Le Qi-Gong ou l’élixir de jouvence inattendu

Qui a dit que papi et mamie rimaient avec ennui ?
Dans une société où vieillir mène souvent à l’isolement et à l’inactivité, certains seniors ont décidé
de ne pas se laisser abattre. Loin des clichés, ils ont décidé de s’entretenir par la pratique d’un art peu connu : le Qi-Gong.


“Je vous souhaite à tous un très bon Kung fu.”
Ce sont sur ces mots que s’ouvre la séance de Francis Andrieux. Dans la petite cour verdoyante du
centre d’animation d’Argonne, ce passionné d’arts martiaux et de philosophie chinoise fait face à cinq femmes et un homme. A l’entente de ces paroles, leurs bavardages cessent. Ils sont prêts à recevoir l’enseignement du jour. Il s’agit du module 1, qui se concentre sur les cinq énergies du corps. Dans la pensée chinoise du Qi-Gong, l’énergie vitale est centrale et les initiés cherchent à l’apprivoiser.

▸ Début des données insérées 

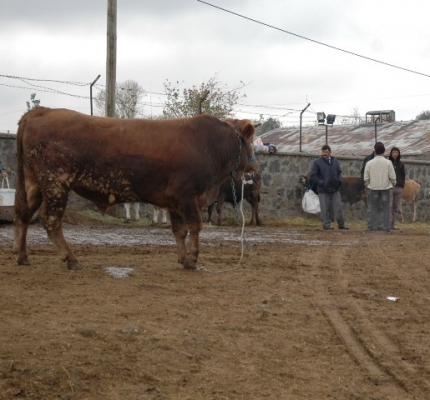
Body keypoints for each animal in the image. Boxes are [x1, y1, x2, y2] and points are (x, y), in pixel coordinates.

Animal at [13, 108, 256, 270]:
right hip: (56, 185)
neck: (210, 145)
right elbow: (195, 226)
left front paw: (183, 258)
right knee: (50, 220)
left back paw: (22, 256)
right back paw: (71, 259)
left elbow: (179, 231)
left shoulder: (174, 201)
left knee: (22, 215)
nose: (254, 168)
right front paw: (193, 259)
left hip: (34, 186)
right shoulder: (187, 197)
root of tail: (44, 111)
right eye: (251, 141)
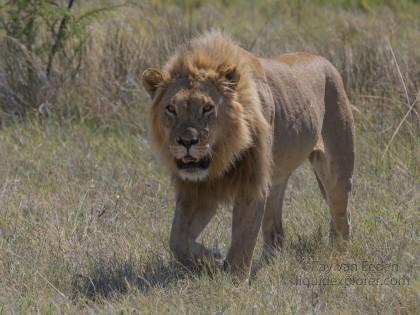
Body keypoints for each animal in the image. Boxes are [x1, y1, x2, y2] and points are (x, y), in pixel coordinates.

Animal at [142, 30, 354, 280]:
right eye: (171, 109)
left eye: (207, 108)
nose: (186, 141)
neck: (221, 156)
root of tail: (325, 61)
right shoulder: (198, 191)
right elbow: (178, 241)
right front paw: (211, 260)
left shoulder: (251, 185)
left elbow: (243, 239)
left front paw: (233, 280)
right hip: (276, 180)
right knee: (275, 231)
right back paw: (271, 261)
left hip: (336, 168)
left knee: (341, 214)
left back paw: (338, 251)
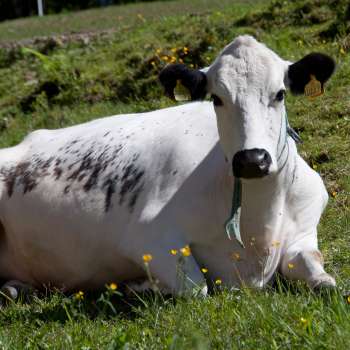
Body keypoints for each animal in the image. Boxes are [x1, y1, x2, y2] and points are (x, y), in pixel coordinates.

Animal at [0, 34, 334, 298]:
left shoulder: (305, 226)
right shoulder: (149, 236)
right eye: (216, 98)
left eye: (280, 94)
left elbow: (315, 267)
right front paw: (141, 285)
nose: (252, 159)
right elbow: (197, 288)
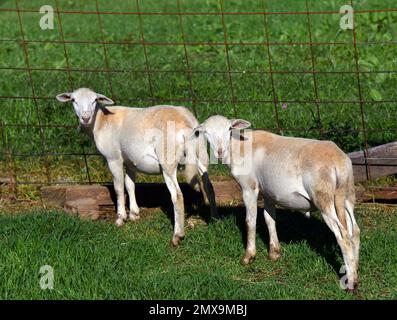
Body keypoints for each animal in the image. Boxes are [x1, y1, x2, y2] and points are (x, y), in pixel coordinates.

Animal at [55, 87, 217, 245]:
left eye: (95, 100)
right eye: (74, 100)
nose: (85, 118)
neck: (101, 121)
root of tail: (186, 124)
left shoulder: (113, 158)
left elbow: (119, 188)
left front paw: (120, 218)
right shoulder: (130, 161)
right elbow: (130, 185)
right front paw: (134, 214)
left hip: (167, 160)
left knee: (177, 196)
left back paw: (177, 236)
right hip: (201, 153)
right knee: (209, 187)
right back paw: (214, 220)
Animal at [190, 116, 360, 292]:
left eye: (229, 129)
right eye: (206, 132)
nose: (220, 152)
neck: (238, 147)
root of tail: (338, 162)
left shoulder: (249, 186)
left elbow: (250, 221)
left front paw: (248, 256)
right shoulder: (269, 191)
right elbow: (269, 218)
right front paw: (274, 253)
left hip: (323, 197)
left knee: (344, 237)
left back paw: (350, 283)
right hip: (347, 195)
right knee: (355, 231)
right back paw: (354, 271)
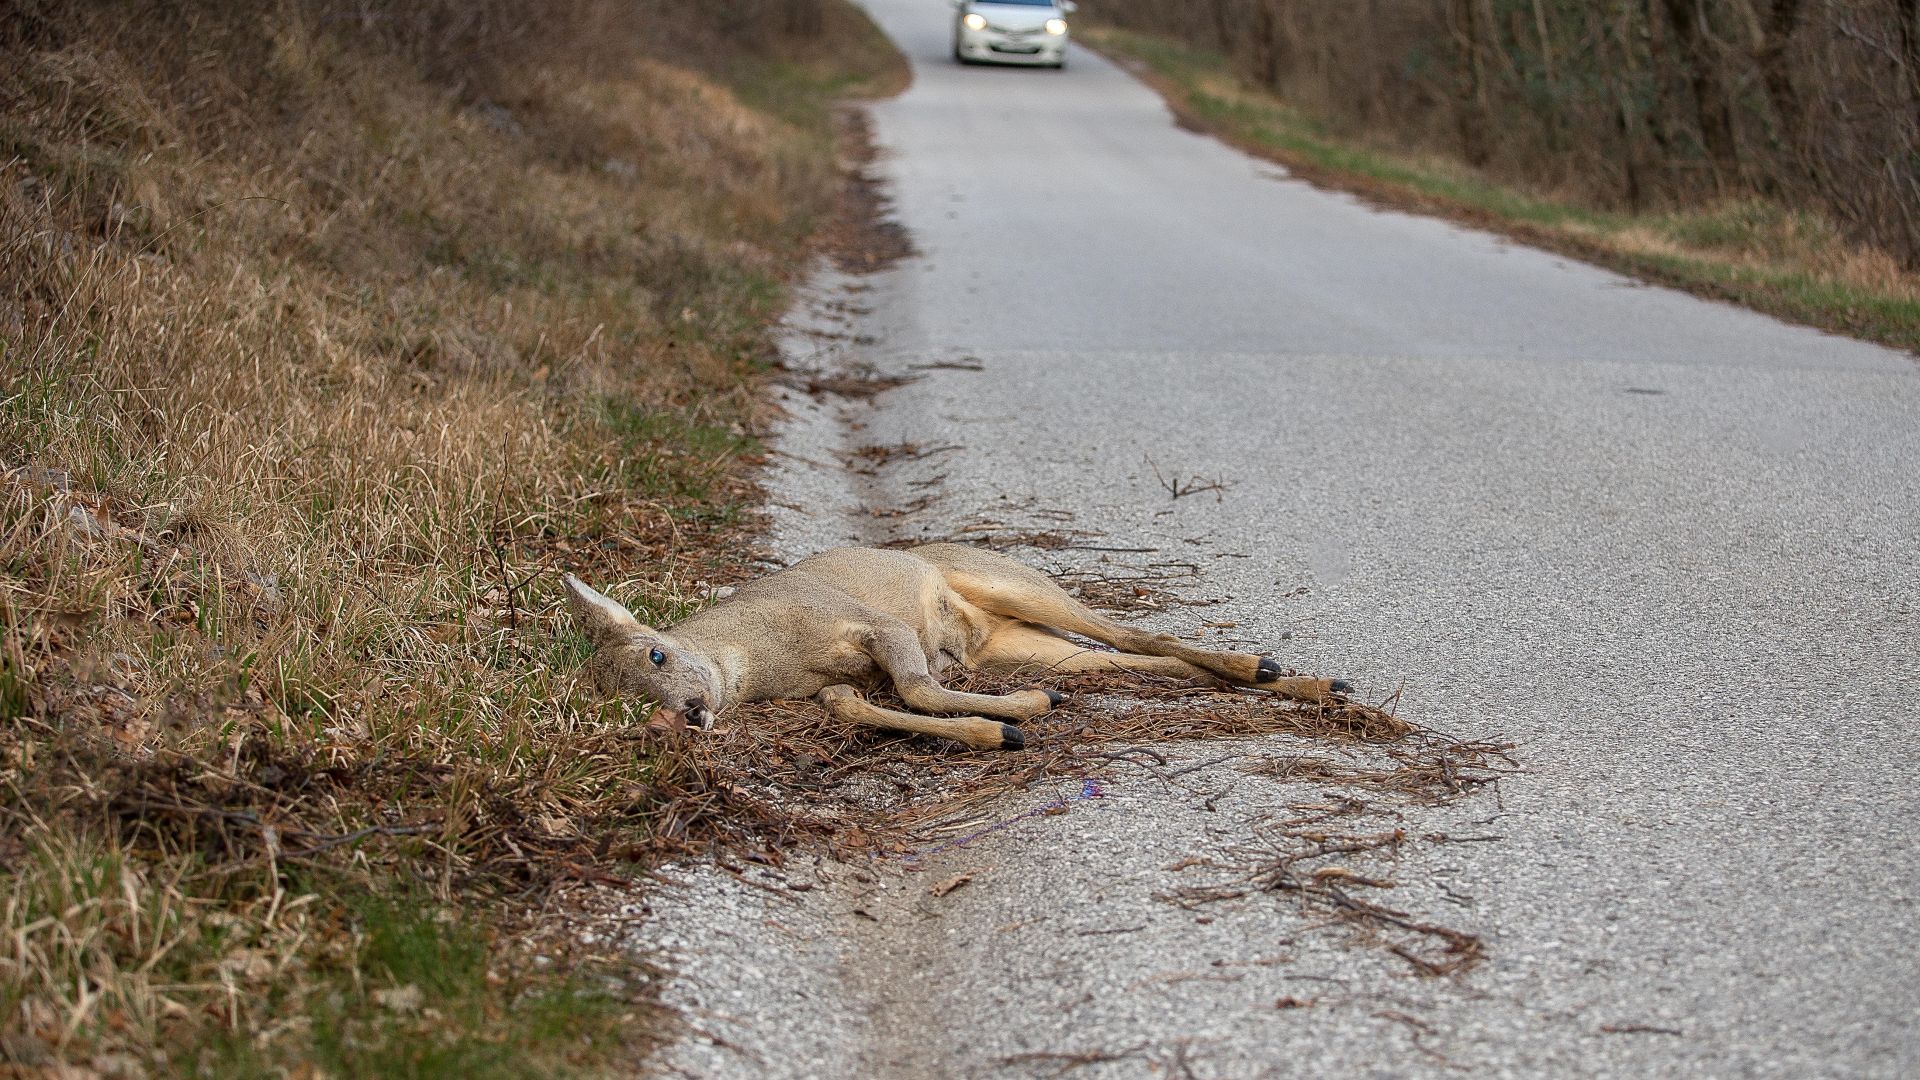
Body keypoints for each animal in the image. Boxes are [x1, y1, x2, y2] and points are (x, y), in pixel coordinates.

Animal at [564, 538, 1351, 749]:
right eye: (628, 707)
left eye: (658, 655)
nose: (688, 714)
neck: (760, 661)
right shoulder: (834, 684)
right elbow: (863, 707)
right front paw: (1000, 725)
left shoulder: (870, 623)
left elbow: (916, 687)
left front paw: (1018, 717)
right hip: (1023, 642)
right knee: (1136, 657)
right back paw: (1300, 682)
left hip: (1018, 587)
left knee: (1137, 629)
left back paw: (1275, 667)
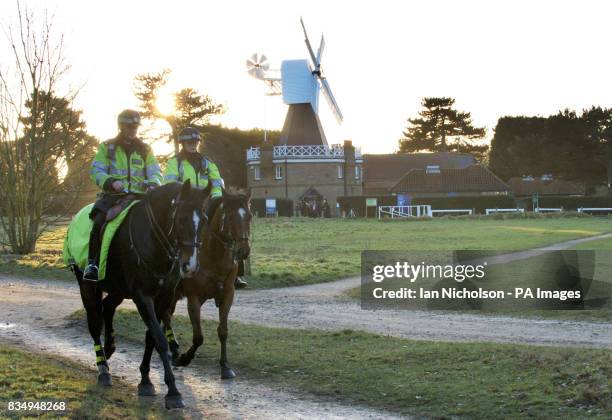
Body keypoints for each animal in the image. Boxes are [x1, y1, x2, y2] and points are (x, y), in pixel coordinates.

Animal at [71, 181, 210, 410]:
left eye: (205, 220)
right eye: (181, 219)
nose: (190, 265)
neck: (153, 240)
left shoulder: (163, 297)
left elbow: (151, 336)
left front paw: (145, 380)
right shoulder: (142, 296)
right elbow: (159, 339)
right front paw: (173, 392)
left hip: (118, 289)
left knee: (107, 307)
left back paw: (110, 346)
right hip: (87, 286)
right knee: (94, 324)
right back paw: (103, 368)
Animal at [161, 189, 252, 378]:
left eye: (249, 216)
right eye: (230, 216)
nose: (244, 250)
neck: (213, 256)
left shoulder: (227, 296)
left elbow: (223, 331)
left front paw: (225, 366)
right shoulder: (194, 299)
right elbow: (198, 337)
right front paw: (185, 358)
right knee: (165, 316)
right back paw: (173, 350)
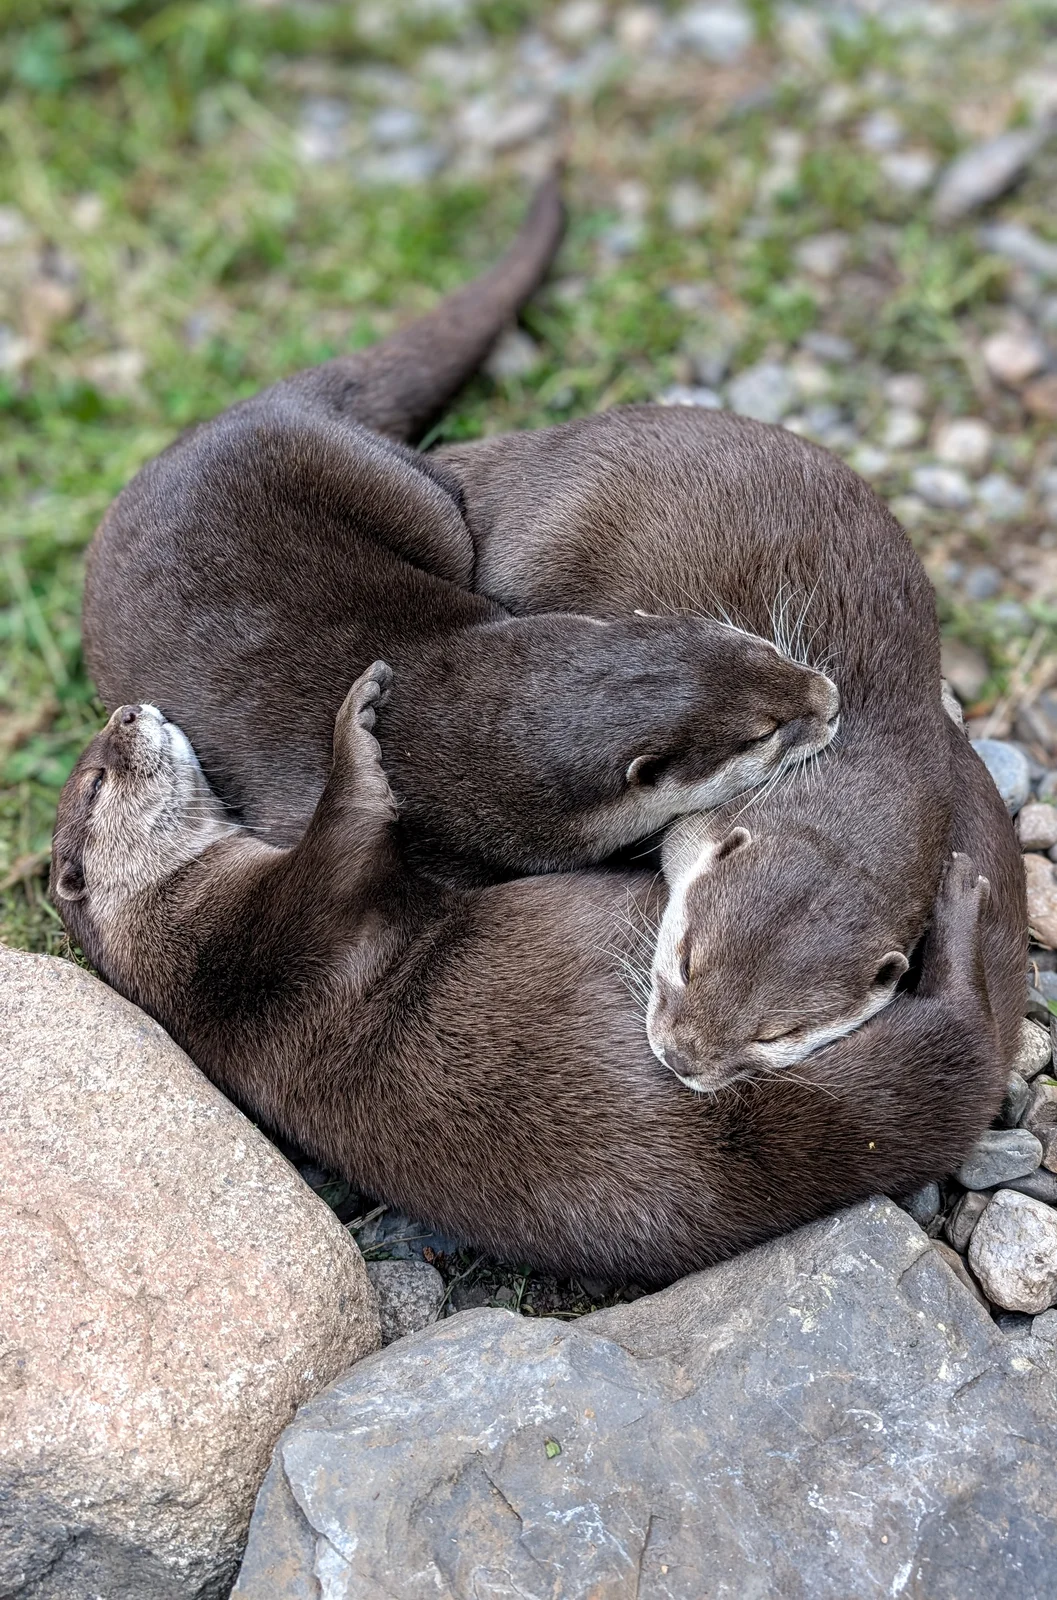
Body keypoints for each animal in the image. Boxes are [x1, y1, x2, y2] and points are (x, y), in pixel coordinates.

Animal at [50, 674, 1000, 1286]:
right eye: (96, 779)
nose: (126, 711)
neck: (196, 935)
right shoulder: (287, 929)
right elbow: (349, 823)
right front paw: (356, 717)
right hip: (848, 1098)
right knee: (961, 1040)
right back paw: (962, 900)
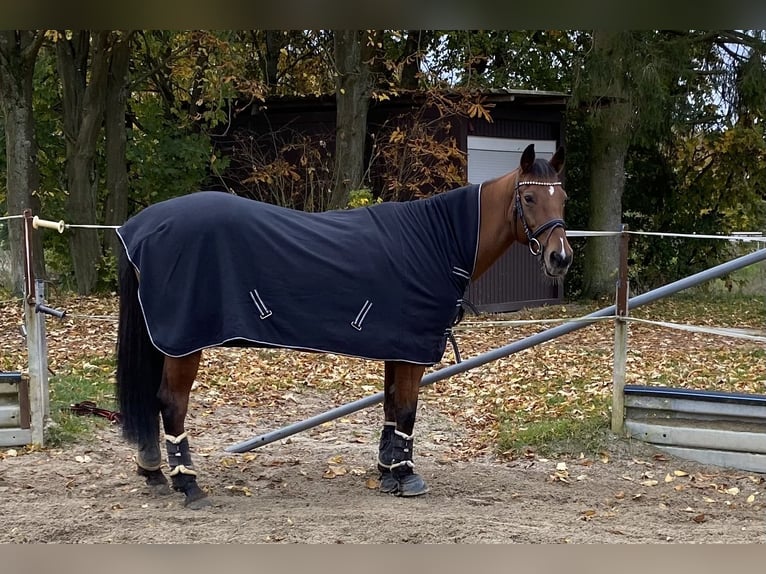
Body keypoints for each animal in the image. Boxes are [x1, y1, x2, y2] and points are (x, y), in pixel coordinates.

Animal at [115, 143, 572, 508]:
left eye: (562, 198)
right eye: (529, 196)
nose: (560, 258)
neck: (435, 243)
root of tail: (139, 227)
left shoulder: (396, 347)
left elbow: (392, 408)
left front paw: (388, 471)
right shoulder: (412, 350)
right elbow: (407, 410)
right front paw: (406, 476)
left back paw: (154, 471)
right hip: (183, 342)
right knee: (172, 404)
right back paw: (188, 485)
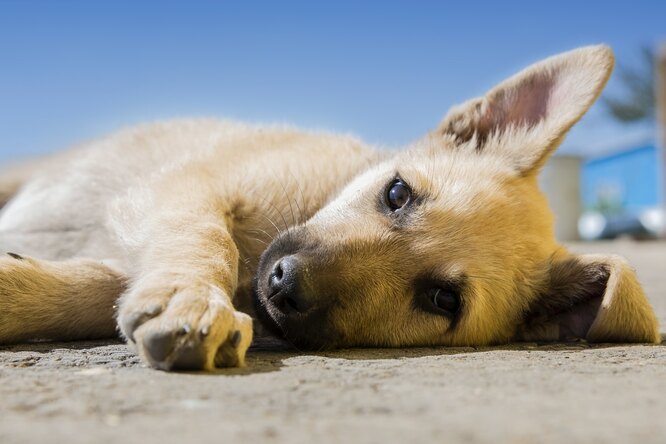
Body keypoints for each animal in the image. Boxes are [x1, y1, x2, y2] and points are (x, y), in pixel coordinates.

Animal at [0, 46, 656, 372]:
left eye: (443, 300)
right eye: (397, 194)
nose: (284, 284)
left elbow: (93, 288)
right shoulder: (185, 186)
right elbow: (204, 238)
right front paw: (194, 300)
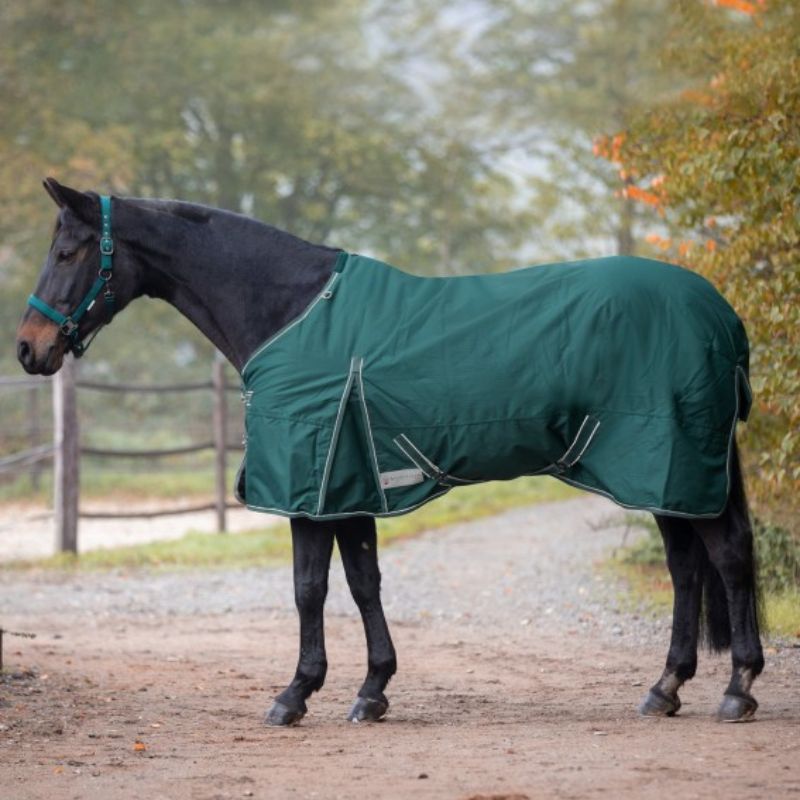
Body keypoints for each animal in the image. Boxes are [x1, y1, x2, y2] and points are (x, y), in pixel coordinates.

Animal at [16, 178, 764, 724]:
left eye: (68, 252)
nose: (29, 348)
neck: (291, 311)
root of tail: (722, 313)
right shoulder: (346, 487)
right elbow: (362, 582)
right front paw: (371, 690)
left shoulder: (312, 487)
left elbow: (309, 588)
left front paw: (295, 694)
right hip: (665, 476)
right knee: (687, 568)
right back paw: (666, 688)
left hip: (669, 463)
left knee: (725, 557)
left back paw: (738, 688)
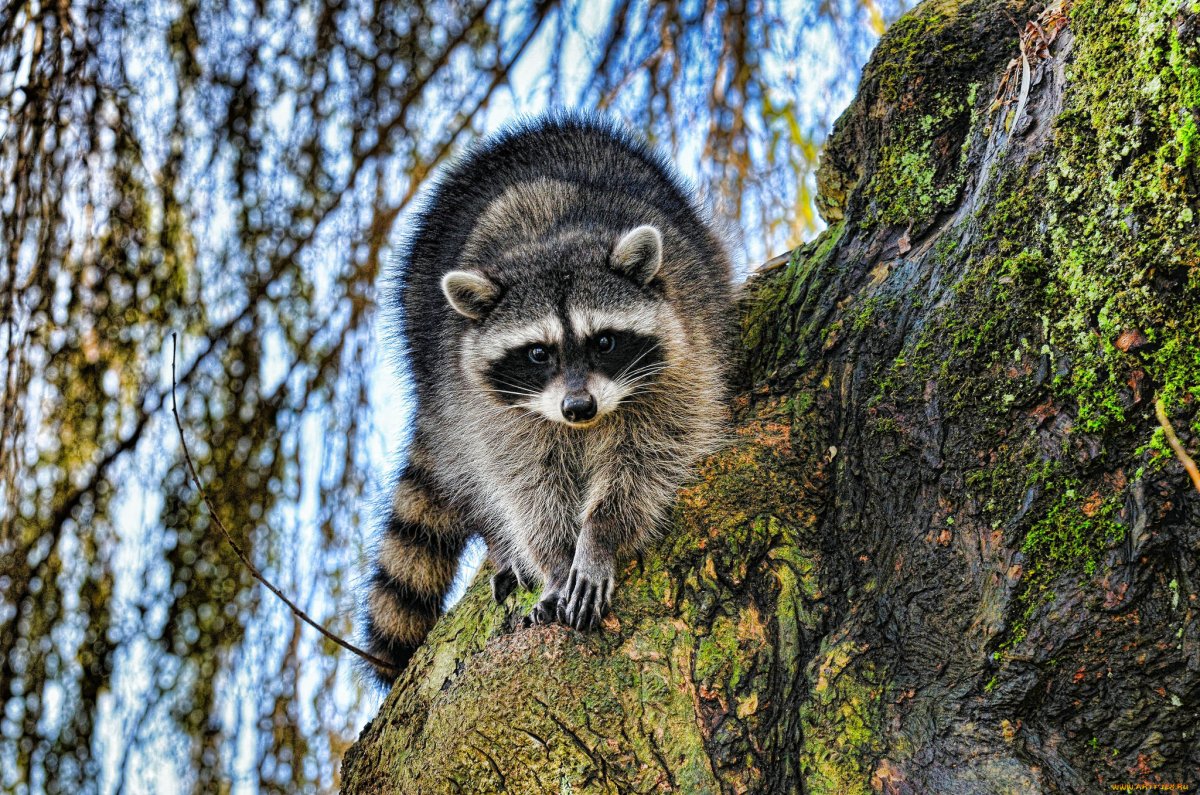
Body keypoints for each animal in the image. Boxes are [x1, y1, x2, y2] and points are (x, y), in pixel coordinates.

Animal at [362, 115, 733, 686]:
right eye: (538, 353)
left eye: (604, 341)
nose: (578, 409)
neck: (551, 239)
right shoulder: (485, 405)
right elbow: (522, 482)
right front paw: (555, 558)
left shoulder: (684, 351)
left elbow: (653, 450)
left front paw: (601, 531)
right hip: (431, 362)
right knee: (469, 469)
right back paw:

La pratique des exercices préparatoires débute. Les participants s’appliquent. La plus jeune n’a qu’une quarantaine d’années et la plus âgée fêtera bientôt ses quatre-vingt huit ans. Les genoux se plient, les mains rejoignent le sol et vont effleurer l’herbe fraîche.
Les élèves sont plongés au cœur de la nature au milieu des pousses de ciboulette, de sarriette et de basilic. Puis, les enchaînements Qi- Gong commencent. Francis Andrieux conte l’histoire d’un
moine bouddhiste qui aurait médité pendant neuf ans.
L’exercice comporte neuf mouvements sur douze respirations.
Le Qi-Gong est l’un des produits de la pensée chinoise. En Chine, il est considéré comme une
médecine préventive. Il existe plusieurs types de Qi Gong, ceux issus des monastères bouddhistes,
taoïstes ou encore les familiaux, transmis de génération en génération.

Le but premier de cet art du mouvement est de faciliter la circulation de l’énergie dans les méridiens et les organes du corps. Avec une circulation harmonieuse de l’énergie, les défenses
immunitaires se renforcent. Cette pratique permet de se maintenir en bonne santé physique et mentale. Maintenir leur force, travailler leur respiration, sont autant de raisons qui ont poussé ces seniors à se tenir face à leur maître en ce jour.
Sous sa casquette blanche, le professeur corrige la posture de ses disciples avec bienveillance. “Le Qi Gong n’est pas un sport de compétition. Je ne vous demande pas de performance
de gymnaste”. Une certaine poésie se dégage de cette scène printanière. Auparavant seniors mais
aujourd’hui redevenus élèves, les participants du cours respirent pleinement, à mesure que leurs
mouvements s’égrènent.
C’est le moment de l’exercice du Tigre, une marche liée au printemps. C’est l’histoire d’un tigre qui va vers le ruisseau et qui regarde à travers les fourrés. Les seniors s’exécutent, tels de bons écoliers. C’est alors qu’une élève se rue sur une autre et lui grogne dessus. Le jeu s’installe. Les élèves chahutent en s’esclaffant et se pourchassent les uns les autres.
C’est une scène insolite. Les seniors retombent en enfance, pareil à des bambins trop dissipés. Le Qi Gong semble les avoir rajeuni. Huguette, espiègle, s’exclame “Si on faisait ça dans la rue, on nous prendrait pour des fous. Ici on peut se battre”.
Pour ces seniors, le Qi-Gong est un véritable renouveau, une façon de prouver au monde qu’ils
sont encore là, plus énergiques que jamais. Leur envie de se maintenir en bonne santé les animent. La séance de Qi-Gong touche à sa fin et la brise qui dérangeait les feuilles des arbres s’est apaisée. A l’arrière de cette petite cour, les tigres bondissent et le ciel s’est éclairci.